In contrast, lyrics promoting virtues experienced a decline. In the WASABI dataset, Care – comforting others, saving someone, being there for people, reducing suffering – decreased by 24.38 percent, Purity – being pure, holy, redeemed, clean, innocent, spiritually transformed – dropped by 12.48 percent, and loyalty – being there for someone, belonging to groups, having hometown pride or a group identity – fell by 11.26 percent.
Similar occurred across the Billboard dataset, with Care falling by 30.4 percent and Purity by 21.45 percent.
It should be noted that vices like Betrayal showed only marginal changes across time, alongside virtues like Authority and Fairness actually increased moderately.

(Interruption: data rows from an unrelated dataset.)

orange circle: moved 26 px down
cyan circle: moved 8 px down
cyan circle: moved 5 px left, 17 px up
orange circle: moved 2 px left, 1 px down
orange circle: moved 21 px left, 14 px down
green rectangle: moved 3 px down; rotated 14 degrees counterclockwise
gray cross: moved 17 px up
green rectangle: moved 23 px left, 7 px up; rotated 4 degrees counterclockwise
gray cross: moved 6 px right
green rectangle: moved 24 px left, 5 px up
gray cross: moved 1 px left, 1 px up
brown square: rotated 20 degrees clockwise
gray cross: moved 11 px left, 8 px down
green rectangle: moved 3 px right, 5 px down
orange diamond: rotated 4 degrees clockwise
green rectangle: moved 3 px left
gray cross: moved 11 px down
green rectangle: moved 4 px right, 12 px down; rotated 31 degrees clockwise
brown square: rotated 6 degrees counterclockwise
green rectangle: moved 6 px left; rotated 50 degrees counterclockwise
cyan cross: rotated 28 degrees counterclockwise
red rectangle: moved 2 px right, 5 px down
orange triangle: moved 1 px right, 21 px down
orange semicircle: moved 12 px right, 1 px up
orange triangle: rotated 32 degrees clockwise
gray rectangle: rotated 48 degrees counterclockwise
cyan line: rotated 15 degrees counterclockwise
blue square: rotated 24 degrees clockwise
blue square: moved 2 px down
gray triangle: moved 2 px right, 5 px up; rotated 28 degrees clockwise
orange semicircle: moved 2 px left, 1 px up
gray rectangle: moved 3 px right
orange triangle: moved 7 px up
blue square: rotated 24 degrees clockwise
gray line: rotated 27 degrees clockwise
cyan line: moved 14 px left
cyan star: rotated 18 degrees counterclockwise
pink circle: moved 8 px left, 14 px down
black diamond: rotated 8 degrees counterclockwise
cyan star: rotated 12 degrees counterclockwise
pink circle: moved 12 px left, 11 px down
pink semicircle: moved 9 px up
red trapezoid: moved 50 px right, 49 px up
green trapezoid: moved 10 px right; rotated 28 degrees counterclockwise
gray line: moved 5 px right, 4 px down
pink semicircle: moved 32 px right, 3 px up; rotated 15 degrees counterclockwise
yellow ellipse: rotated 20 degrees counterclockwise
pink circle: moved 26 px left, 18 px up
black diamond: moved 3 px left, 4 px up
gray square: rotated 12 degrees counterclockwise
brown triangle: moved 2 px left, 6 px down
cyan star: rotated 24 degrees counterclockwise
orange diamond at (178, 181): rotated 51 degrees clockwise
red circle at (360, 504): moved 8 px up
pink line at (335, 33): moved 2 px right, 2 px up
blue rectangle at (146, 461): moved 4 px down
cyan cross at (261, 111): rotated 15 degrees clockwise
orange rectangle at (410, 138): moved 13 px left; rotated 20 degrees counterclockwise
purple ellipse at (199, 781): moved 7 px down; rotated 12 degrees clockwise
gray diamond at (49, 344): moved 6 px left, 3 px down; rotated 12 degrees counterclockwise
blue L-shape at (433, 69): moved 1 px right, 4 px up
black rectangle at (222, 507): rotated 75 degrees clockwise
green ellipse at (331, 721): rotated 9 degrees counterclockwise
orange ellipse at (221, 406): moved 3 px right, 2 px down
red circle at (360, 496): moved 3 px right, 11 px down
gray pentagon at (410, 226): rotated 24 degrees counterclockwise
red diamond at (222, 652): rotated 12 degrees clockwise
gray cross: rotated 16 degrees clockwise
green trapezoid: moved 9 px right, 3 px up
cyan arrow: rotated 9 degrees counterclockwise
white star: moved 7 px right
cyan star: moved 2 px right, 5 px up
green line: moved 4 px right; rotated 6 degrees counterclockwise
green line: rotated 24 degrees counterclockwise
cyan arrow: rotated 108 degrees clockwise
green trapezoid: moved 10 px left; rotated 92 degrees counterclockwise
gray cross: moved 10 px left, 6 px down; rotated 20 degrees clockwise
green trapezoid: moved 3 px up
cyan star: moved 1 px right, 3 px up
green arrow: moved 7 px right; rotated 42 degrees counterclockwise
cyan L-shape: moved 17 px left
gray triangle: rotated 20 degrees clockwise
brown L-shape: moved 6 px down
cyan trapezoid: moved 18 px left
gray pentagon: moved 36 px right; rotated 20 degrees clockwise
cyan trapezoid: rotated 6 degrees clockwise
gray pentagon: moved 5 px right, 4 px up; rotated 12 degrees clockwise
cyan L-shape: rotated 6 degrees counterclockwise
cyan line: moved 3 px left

“Popular music provides a unique lens through which to explore cultural change. Because music is such a widespread and influential form of expression, analyzing lyrics at scale allows us to identify patterns that would otherwise remain invisible,” Dr Charalampos Saitis, Assistant Professor of digital music processing at Queen Mary University of London, and a co-investigator CDT in AI and Music added.
“Music both reflects and shapes the world around us. Understanding how moral narratives evolve in lyrics can help us better understand wider changes in culture, identity and collective values around important social issues.”
The team also found associations between attributed artist’s gender categories and their lyrical content. Women, they observed, are more likely to use lyrics associated with care and loyalty, while men and mixed-gendered groups showed a higher propensity for lyrics that reflected negative themes, like harm, subversion, and degradation. However, they stress that these results should be interpreted in light of the binary artist gender classification and the very substantive artist gender imbalance in the dataset.
Ultimately, the research shows that music can be a valuable record for how a society communicates its emotions, meaning, and values. This makes it an important source of information at a time when discussion around mental wellbeing, social cohesion, and cultural change continue to play out in the public sphere.
The paper is published in Scientific Reports.